I was finishing up an Edx course I’ve been taking and thought, I haven’t popped into the blog in awhile. So I thought I’d pop in and say hello. Things have been busy here but fun. I had my sister and her family visiting over the weekend through Tuesday, which was both normal and surreal…we hadn’t hung out with other people in months, and it felt wrong to do so, but yet we decided to go ahead with it. We’d all be doing pretty good at social distancing before the visit and are continuing to do so. I have been to a few more places than in the past, and even had a little gig for playing church music. I will say, it’s harder to play the violin in a mask, and I did take it off for the video, but only because there were only two of us in a giant sanctuary and we were more than six feet apart. Oddly I found it harder to hear in a mask, which makes no sense at all. But I wear the damn mask when I’m out and about, because all the science shows that we should. I wish more would do so, but I guess the American way is to be selfish and inconsiderate.
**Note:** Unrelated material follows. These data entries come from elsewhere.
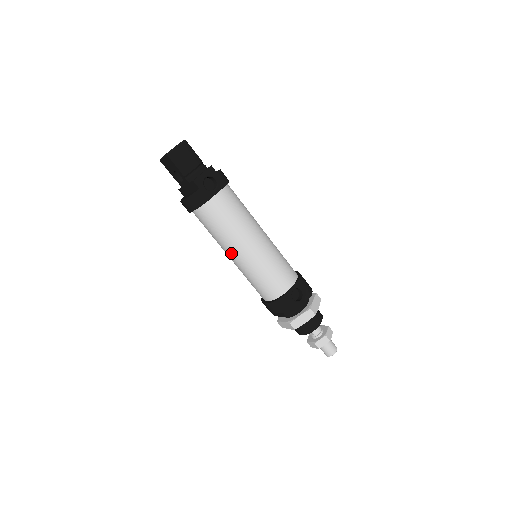
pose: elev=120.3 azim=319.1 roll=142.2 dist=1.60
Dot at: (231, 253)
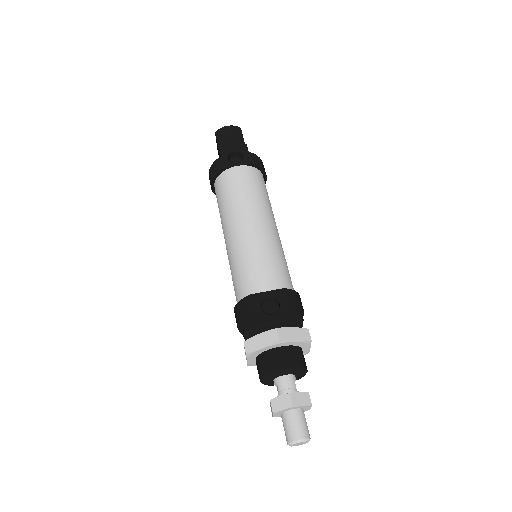
Dot at: (225, 235)
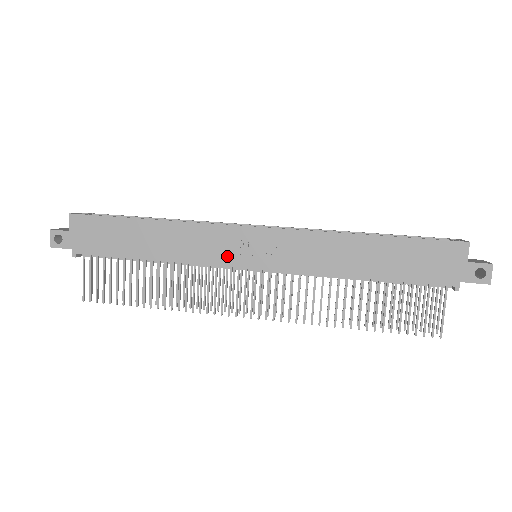
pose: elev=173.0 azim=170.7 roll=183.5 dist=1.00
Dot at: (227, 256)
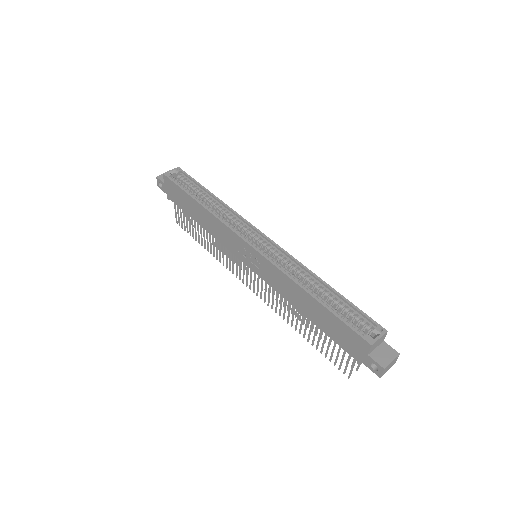
Dot at: (235, 250)
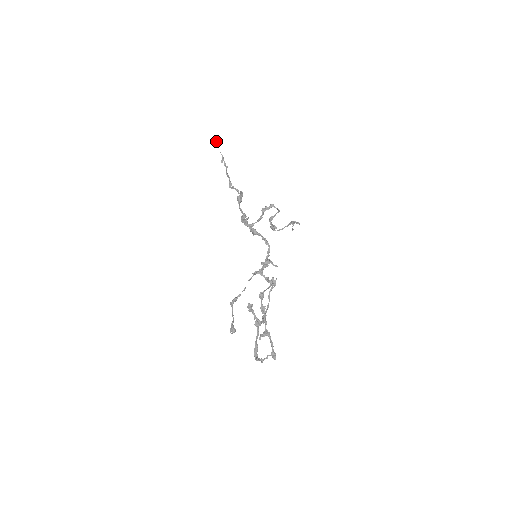
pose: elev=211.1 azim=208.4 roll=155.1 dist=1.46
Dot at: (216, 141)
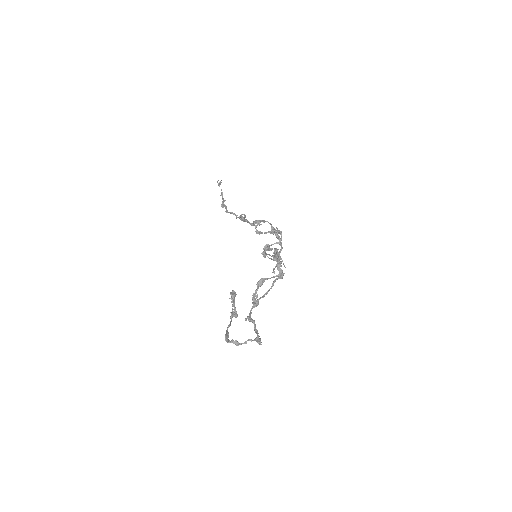
Dot at: occluded
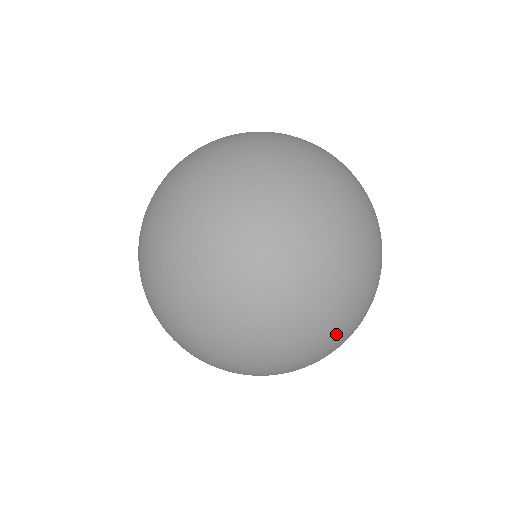
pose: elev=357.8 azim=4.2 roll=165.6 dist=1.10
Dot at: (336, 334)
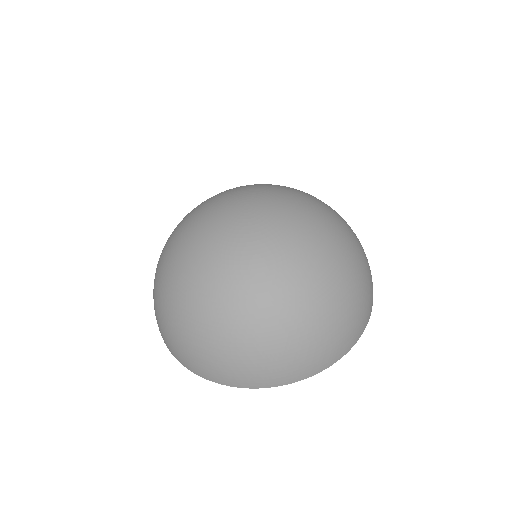
Dot at: (349, 235)
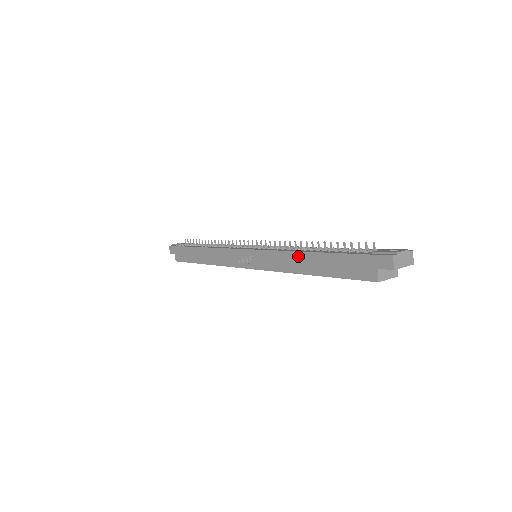
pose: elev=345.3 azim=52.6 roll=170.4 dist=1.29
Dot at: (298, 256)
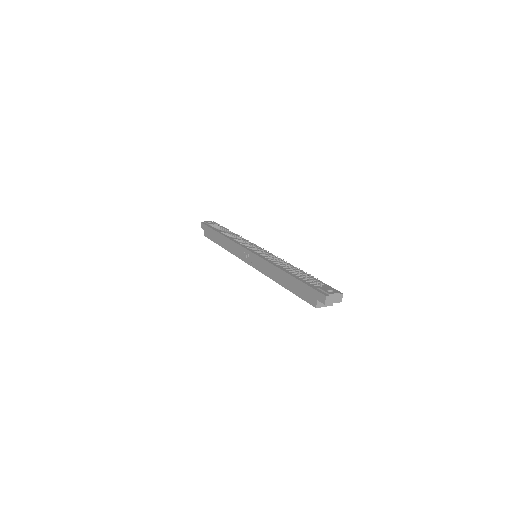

We plan to visit my sister again in a few weeks. They are in New York state now for a few months (and should be said, they canceled a flight they were planning to take for a few reasons, one of which was that masks were not required in the St Louis airport and therefore they felt less safe there) and it will be easy enough to drive to visit. We are still planning to take a trip out West. On the one hand, the virus. On the other hand, if others can do what they like, why can’t we, if we take precautions such as distancing and mask wearing around people, and mostly spend our time outside? We’ll be driving, and it’s still over a month away and some numbers are climbing while others are dropping…so who knows. Life feels more normal now…it feels normal to do nothing, to see no friends up close, to sign in when you go to a church to facilitate contact tracing (that made me feel safer, because I’ll know), and to be relieved at the grocery store when nearly everyone you see is wearing a mask and to know that THAT is why our numbers in the city are pretty good even while the rest of the state is growing.

I’m just blerghing now though, and you probably want cat pictures. I don’t have them right now! I have been busy catching up on teaching, reading, and just frankly, not taking enough cat pictures. They are adorable, but they keep hanging out in the same places and doing the same things, sorry!

I also don’t have food pictures. I think pet and food pictures are very controversial: people either love or hate to see them. I think, if you hate them, unfollow me or keep scrolling but other people really seem to enjoy complaining. I’ll try to do better this next week!

I’m going to read more about Juneteenth now. I am trying to take advantage of my more relaxed summer schedule to learn different things. In the alternate universe, we were supposed to be at a conference in Vail and then probably doing some sightseeing. Then we were going to be in New York visiting Leslie, which we are still doing, no matter what, and then we were going to be in France for two weeks, one for Louie’s conference and one for sightseeing. I still have the library books I checked out for that trip (are we allowed to return them now, I should look into this!). But instead, we are hoping to do a driving trip and camp, and hike, and do all many of outdoor activities (sitting around the fire, walking, watching wildlife, etc) and I hope it can happen. We may also be headed into another shutdown, so who knows! If so, maybe we’ll stay in New York longer Smile if we get there.